I’m quite far behind on posts. We spent three weeks in Ecuador and almost a month in Peru, and I’ve covered less than half of what we’ve done. So don’t worry if the coming posts seem out of chronological order. They will be! But I’ll just be trying to catch up.

Really appreciate everyone’s enthusiasm, interest and comments. Feel free to share the blog far and wide.

23 October 2012 / leggypeggy

Can you see the photos and slideshows?

Earlier today I couldn’t see one of the photos on a blog entry. A little while back a friend said she couldn’t see my slideshows.

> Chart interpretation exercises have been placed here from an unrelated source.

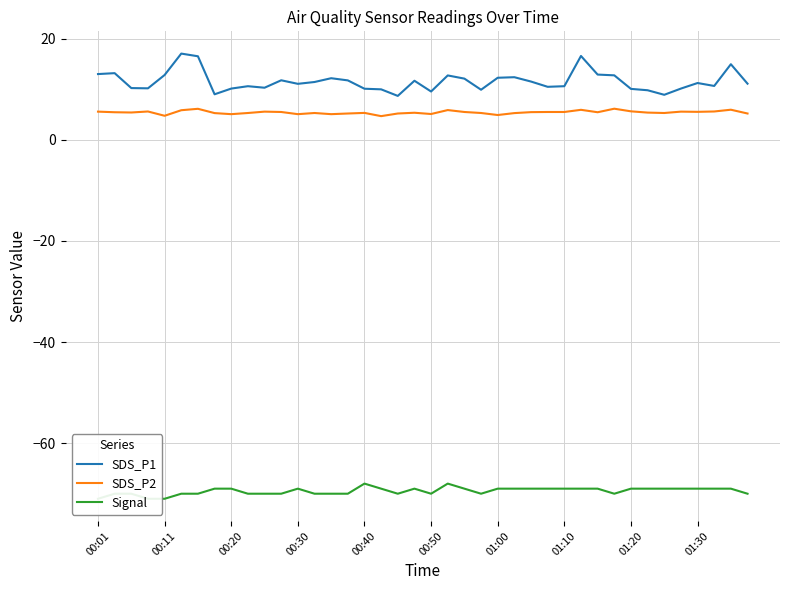

The SDS_P1 series shows 10.1 at 00:40. True or false?

True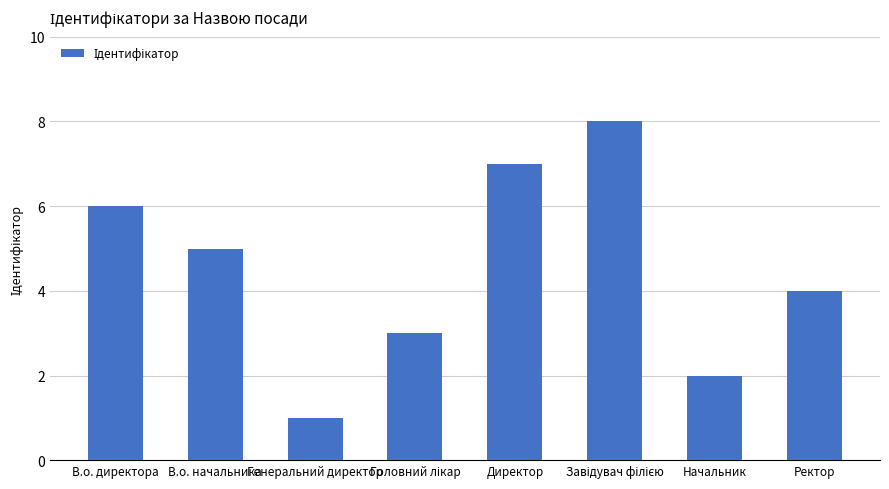

How many series are shown in this chart?

1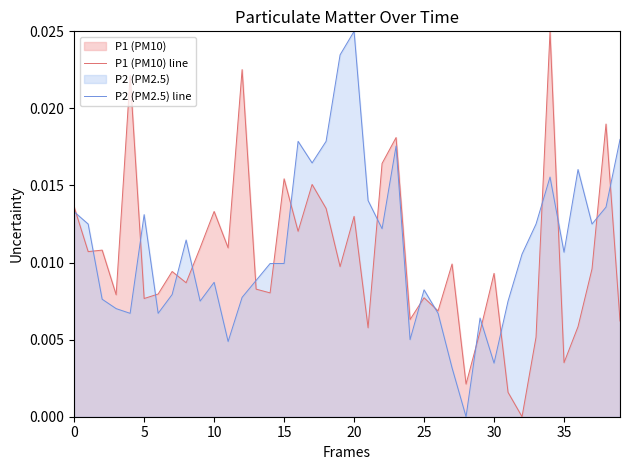

How many values in the P1 (PM10) line series exceed 0?

39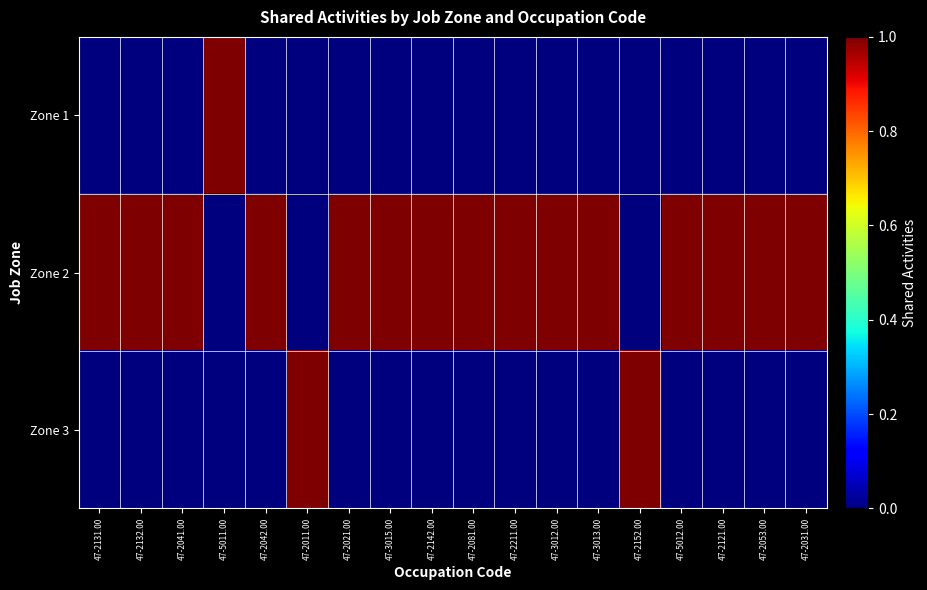

Which series has the largest total across all categories?

Zone 2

Let me know whether or not these things work for you so I can try to track down a solution or at least figure out what’s going on. Give me as much details as possible, such as whether you’re using Mac or PC and which browser. 🙂

Thanks

Peggy

P.S. If, like me, you are travelling in South America, there’s a good chance the problem is the often lousy internet connections.

 

News Flash: One of my daughters has an answer. This is what she said,

‘It’s a Javascript problem. If people have javascript turned off then the slideshows won’t work. I disabled it on one of my browsers (Chrome) and it immediately stopped working. It also isn’t working in Safari 5.0.6 on Mac OSX 10.5 (Leopard).’